• _Extracted text_:
————————
### Initialization

In [16]:
import numpy as np
import pandas as pd
import matplotlib.pyplot as plt
from scipy.stats import chi2

from sklearn.ensemble import AdaBoostRegressor, \
    GradientBoostingRegressor, RandomForestRegressor
from sklearn.svm import SVR
from sklearn.tree import DecisionTreeRegressor
from sklearn.model_selection import train_test_split
from sklearn.metrics import mean_squared_error, mean_absolute_error, \
    r2_score


import tensorflow as tf

In [17]:
dataset = pd.read_csv("dataset/psqi_memory_update.csv")

Removing outlier

In [102]:
dataset = dataset[dataset["Scenery_score"] != 0]
dataset = dataset[dataset["Reading_score"] != 0]
dataset = dataset[dataset["Digit_score"] != 0]

In [103]:
# Function to remove outliers using Mahalanobis distance
def remove_outliers_bivariate(df, columns, threshold=3.0):
    # Calculate mean and covariance matrix
    mean = df[columns].mean()
    cov_matrix = df[columns].cov()
    
    # Calculate inverse covariance matrix
    inv_cov_matrix = np.linalg.inv(cov_matrix)
    
    # Calculate Mahalanobis distance for each data point
    delta = df[columns] - mean
    mahalanobis_sq = np.sum(np.dot(delta, inv_cov_matrix) * delta, axis=1)
————————
• _Jobs_:
• 1. In the notebook code, what default value does the function remove_outliers_bivariate give its threshold parameter?
• 2. Please extract the notebook code from "cov_matrix = df[columns].cov()" up to and including "inv_cov_matrix) * delta, axis=1)", copying it word for word.
The rows play no part in this work.

Data items
————————
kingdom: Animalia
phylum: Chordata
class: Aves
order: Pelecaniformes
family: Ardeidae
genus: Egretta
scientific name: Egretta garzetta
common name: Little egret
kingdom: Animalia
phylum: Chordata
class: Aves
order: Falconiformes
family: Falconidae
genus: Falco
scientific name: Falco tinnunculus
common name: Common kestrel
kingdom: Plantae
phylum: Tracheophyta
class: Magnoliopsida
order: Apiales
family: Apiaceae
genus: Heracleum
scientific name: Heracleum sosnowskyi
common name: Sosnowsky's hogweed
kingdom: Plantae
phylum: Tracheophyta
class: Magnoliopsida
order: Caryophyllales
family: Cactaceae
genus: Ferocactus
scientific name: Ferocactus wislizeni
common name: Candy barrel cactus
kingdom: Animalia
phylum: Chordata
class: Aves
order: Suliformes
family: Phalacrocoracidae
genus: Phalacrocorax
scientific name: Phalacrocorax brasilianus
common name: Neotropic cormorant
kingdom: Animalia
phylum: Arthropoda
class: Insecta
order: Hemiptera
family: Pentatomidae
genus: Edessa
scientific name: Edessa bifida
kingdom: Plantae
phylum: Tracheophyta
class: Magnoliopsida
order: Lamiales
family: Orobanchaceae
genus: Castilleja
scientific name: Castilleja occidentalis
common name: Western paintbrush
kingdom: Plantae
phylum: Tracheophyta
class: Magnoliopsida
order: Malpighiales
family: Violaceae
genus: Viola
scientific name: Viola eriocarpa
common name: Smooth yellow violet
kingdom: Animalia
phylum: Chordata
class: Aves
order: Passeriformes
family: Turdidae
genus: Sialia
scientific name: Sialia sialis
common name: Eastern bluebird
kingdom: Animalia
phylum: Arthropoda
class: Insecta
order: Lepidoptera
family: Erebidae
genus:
————————
• _Answers to the problems_:
• 1. 3.0

• 2.
cov_matrix = df[columns].cov()
    
    # Calculate inverse covariance matrix
    inv_cov_matrix = np.linalg.inv(cov_matrix)
    
    # Calculate Mahalanobis distance for each data point
    delta = df[columns] - mean
    mahalanobis_sq = np.sum(np.dot(delta, inv_cov_matrix) * delta, axis=1)